Ter baixa autoestima não “privilégio” só dos brasileiros,
vários povos ao redor do globo já tiveram crise de autoestima: os japoneses
quando o Imperador Hiroito negou sua ascendência divina, os alemães quando derrotados
nas guerras mundiais, os americanos quando foram expulsos do Vietnã, os russos
quando acabou a União Soviética, enfim, vários povos, a diferença é que eles
superaram e se reafirmaram, de uma forma ou de outra, já nós não, somos assim,
temos raiva de os mesmos, e isso, considero, ser a principal característica da
brasilidade, além do jeito latino, a pele morena e o falar língua portuguesa.

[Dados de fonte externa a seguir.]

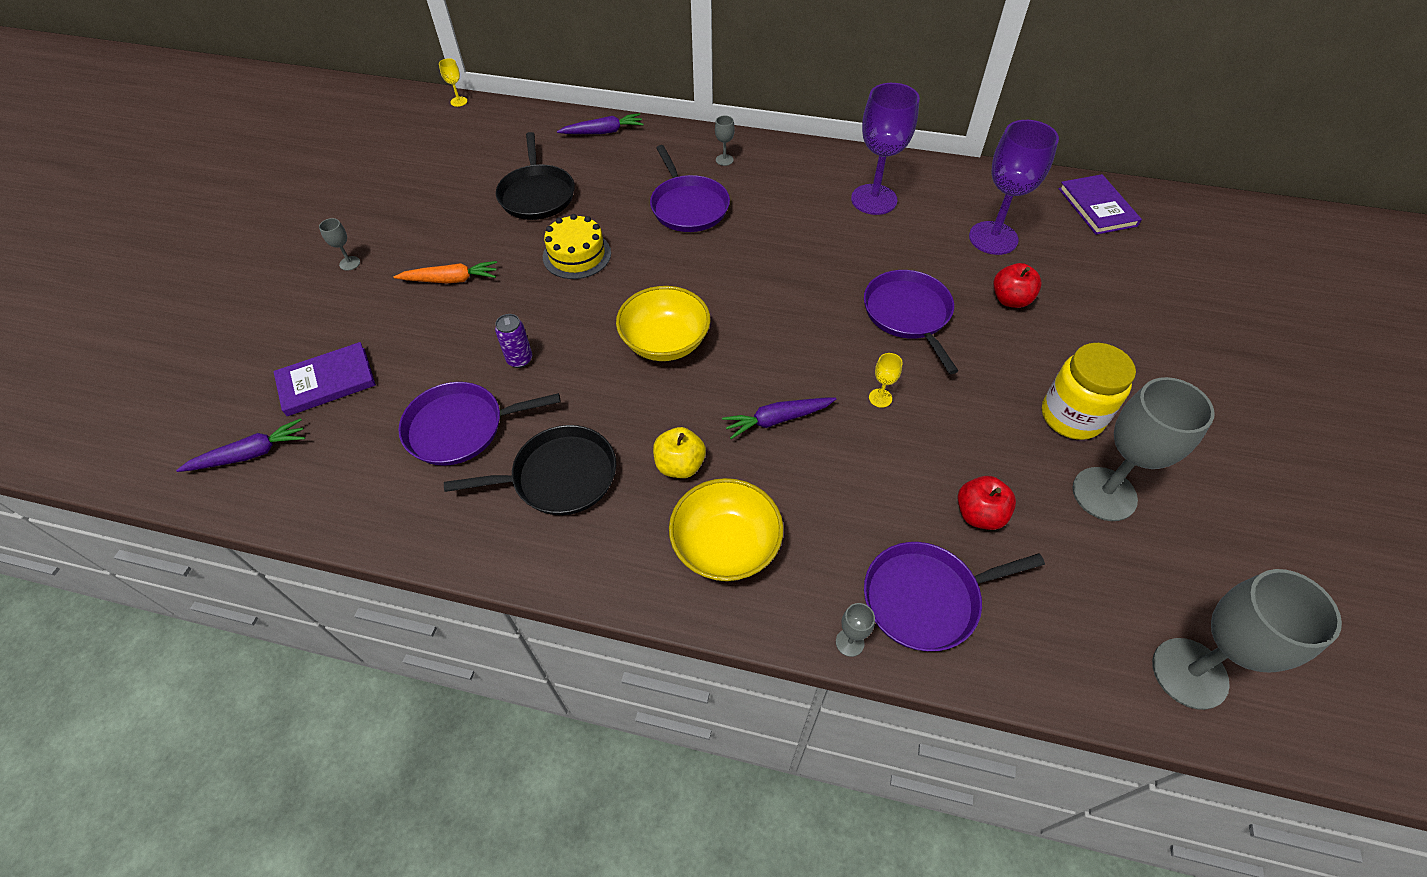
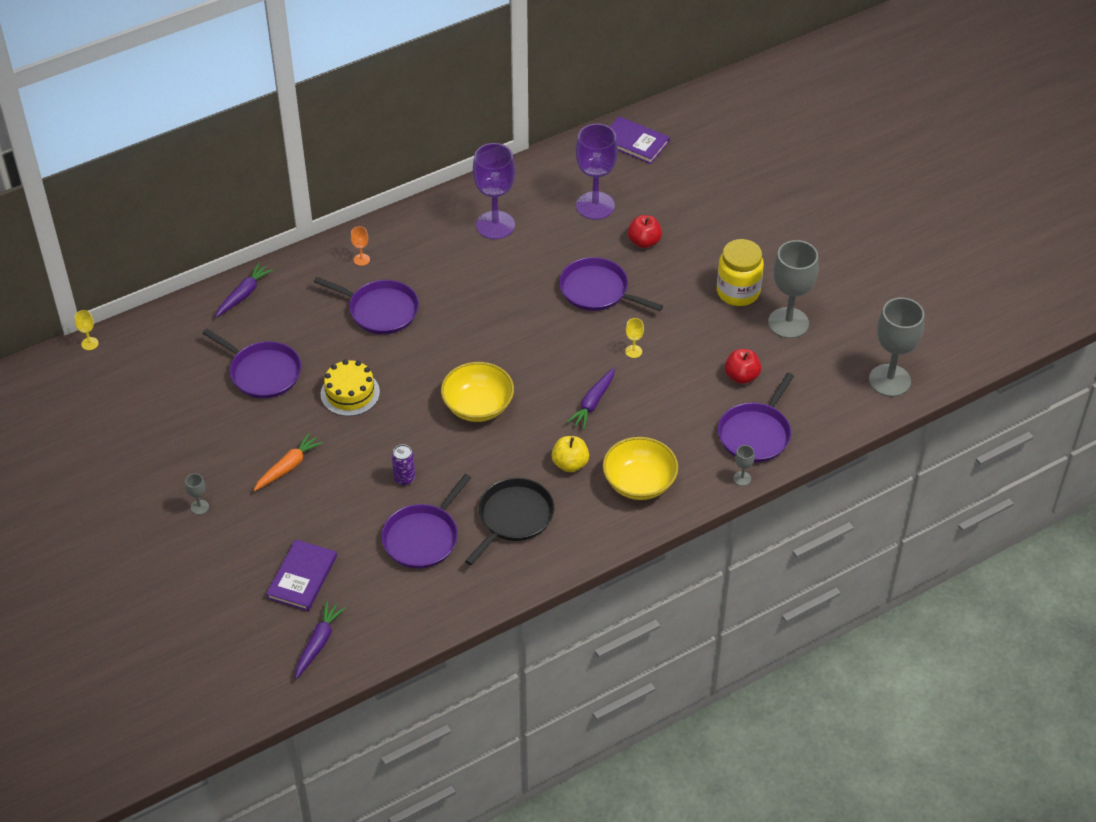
camera: 45 degrees left, 5 degrees down
black pan [496,132,575,220] -> purple pan [202,329,301,398]
grey goblet [715,115,735,166] -> orange goblet [351,226,370,266]

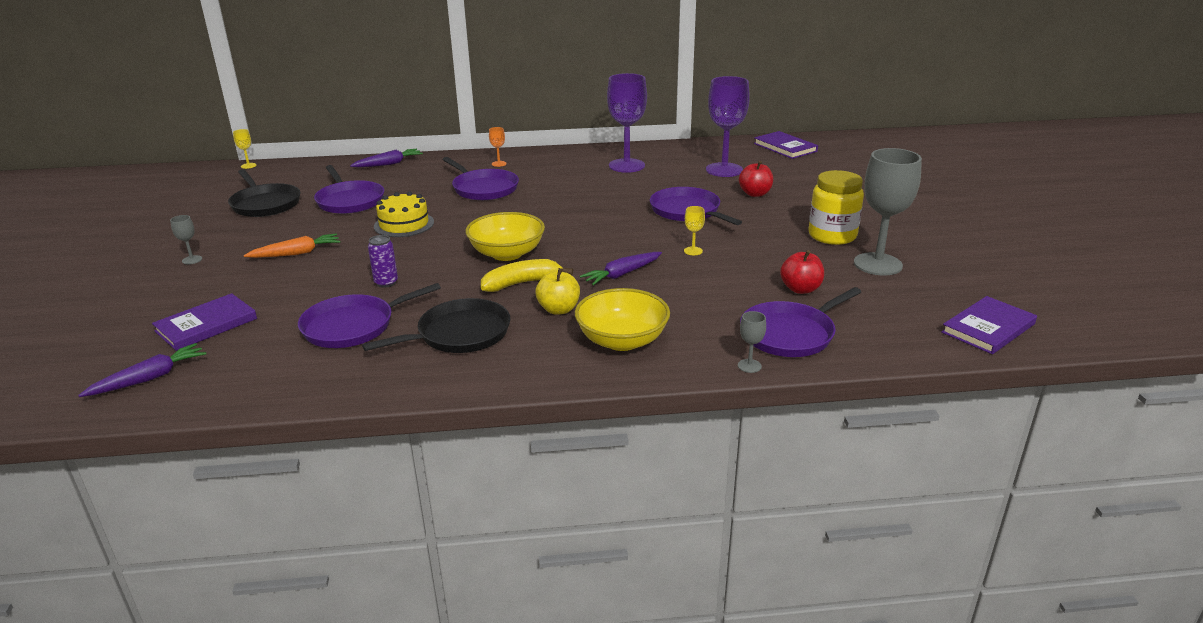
camera: 25 degrees right, 20 degrees down
grey goblet [869,297,924,397] -> purple book [942,296,1037,354]
none -> black pan [228,169,301,217]
none -> yellow banana [481,259,573,292]

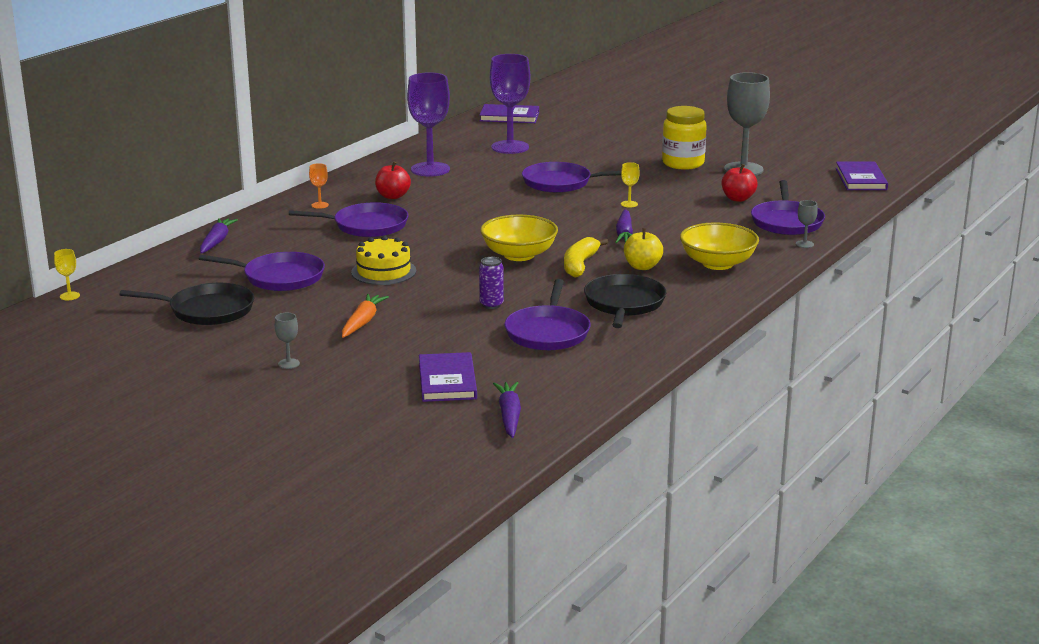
camera: 50 degrees left, 5 degrees down
red apple [739,161,773,197] -> red apple moved to [375,162,411,199]

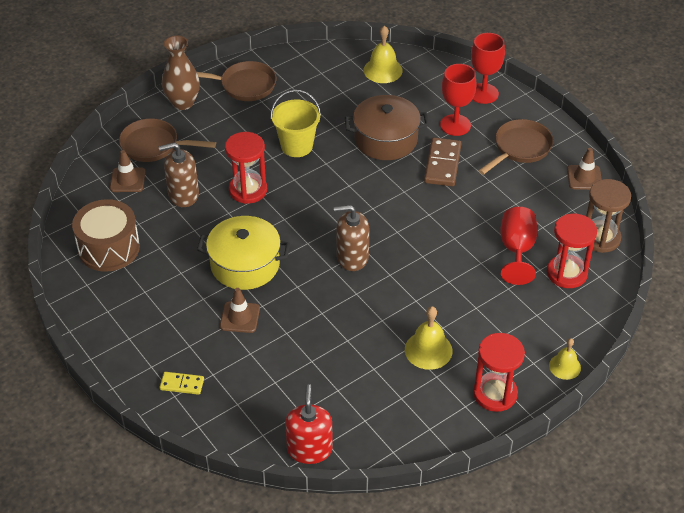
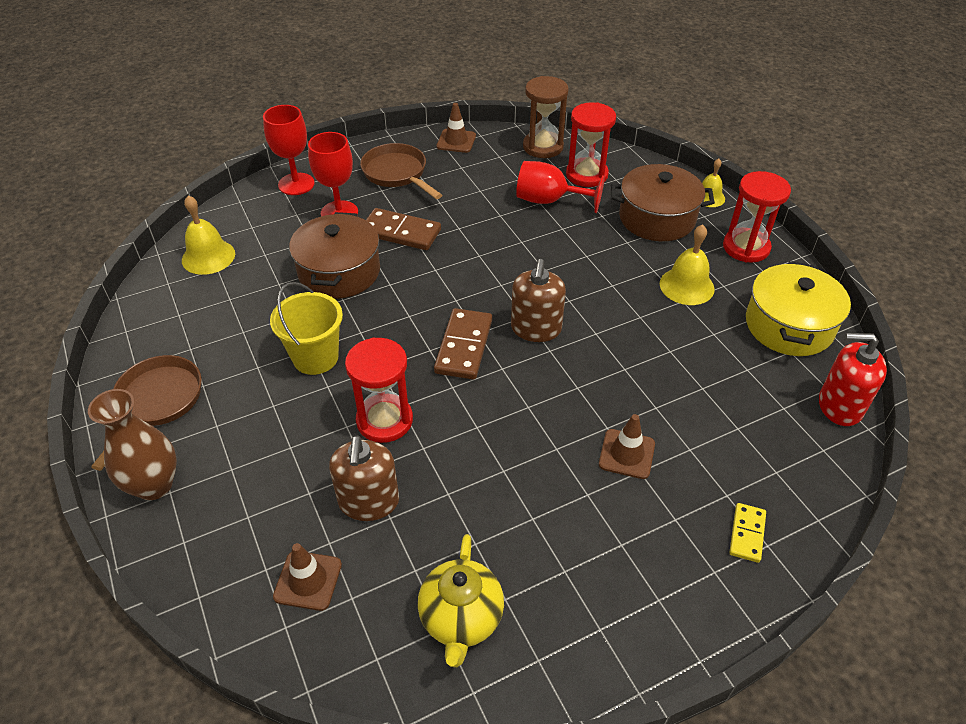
camera: 80 degrees left, 0 degrees up
brown drum [72,199,140,271] -> yellow teapot [418,534,504,667]
brown pan [119,118,216,162] -> none
yellow pot [197,216,290,290] -> yellow pot moved to [746,261,851,356]
none -> brown domino [434,308,492,379]
none -> brown pot [611,164,715,241]

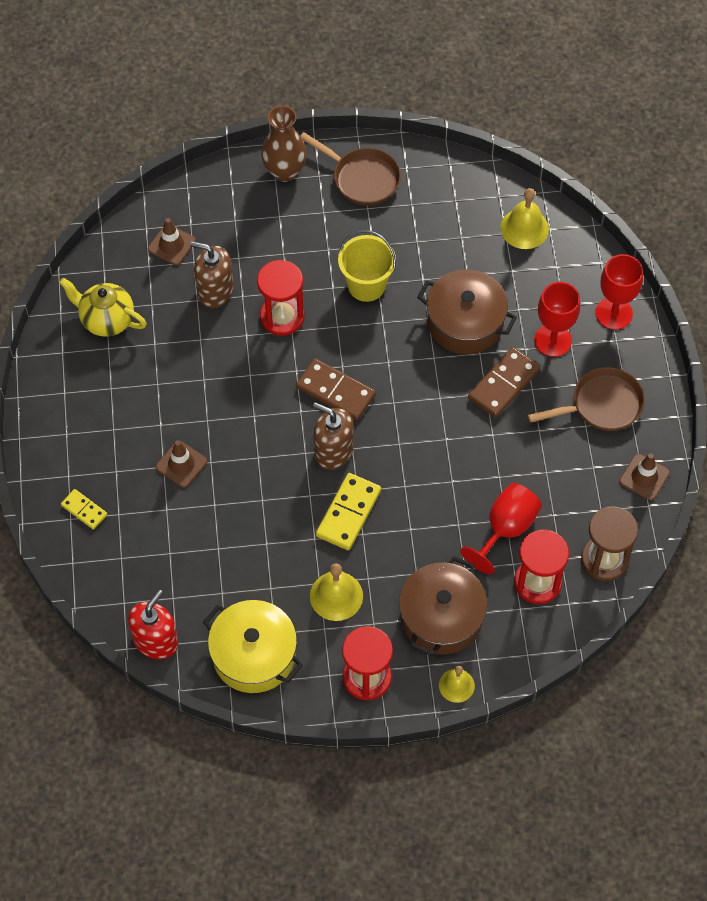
camera: 110 degrees right, 15 degrees up
none -> yellow domino [316,473,381,550]

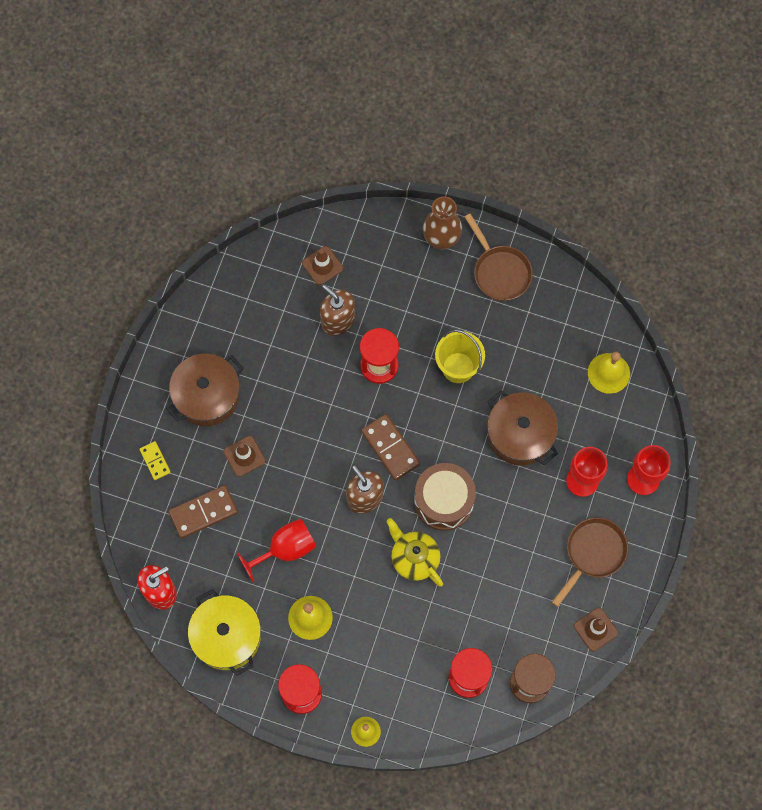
camera: 25 degrees right, 10 degrees up
yellow teapot [59,278,147,337] -> yellow teapot moved to [386,518,443,587]
yellow domino [316,473,381,550] -> none
brown pot [399,556,487,656] -> brown pot moved to [166,354,244,426]
red goblet [460,483,542,574] -> red goblet moved to [237,519,316,582]
brown domino [468,347,540,418] -> brown domino moved to [168,485,238,539]
brown pan [528,367,645,431] -> brown pan turned 60 degrees counterclockwise [552,517,628,607]
none -> brown drum [414,463,476,531]

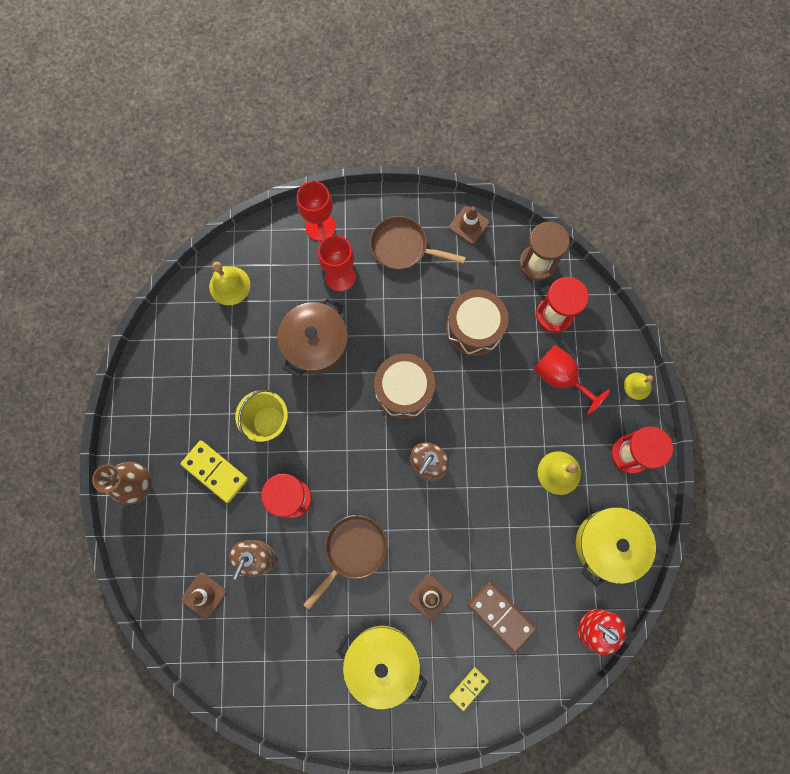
camera: 110 degrees left, 5 degrees up
brown pot [166,354,244,426] -> yellow pot [336,626,428,709]
red goblet [237,519,316,582] -> red goblet moved to [534,345,610,415]
brown domino [361,414,420,480] -> none
yellow teapot [386,518,443,587] -> none
brown pan [465,213,533,301] -> brown pan moved to [303,515,387,610]
none -> yellow domino [180,440,248,503]
none -> brown drum [446,290,509,356]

O que me deixou triste também não foi só ver uma conterrânea
minha, lá de Campina Grande, cair ensanguentada e inconsciente no octógono, mas
sim ver a quantidade de ofensas nas redes sociais, principalmente a tal terra
de ninguém chamada Facebook, ofensas racistas e machistas, tipo: “essa ‘paraíba’
pensa que é gente, quem é ela pra derrotar Honda (sic)” ou “...essa paraibana
sapatão não é pairo pra princesa do MMA” ou “...devia ter apanhado mais” ou ...
“32 segundos foi pouco” ou “bem feito pra essa desqualificada” ou “pena que apanhou
pouco”....e muitos outros que nem lembro, nem quero lembrar, mas mostram que
além da baixa autoestima, o brasileiro comum tem baixa percepção do mundo e
alta doses de machismo, sexismo e preconceito.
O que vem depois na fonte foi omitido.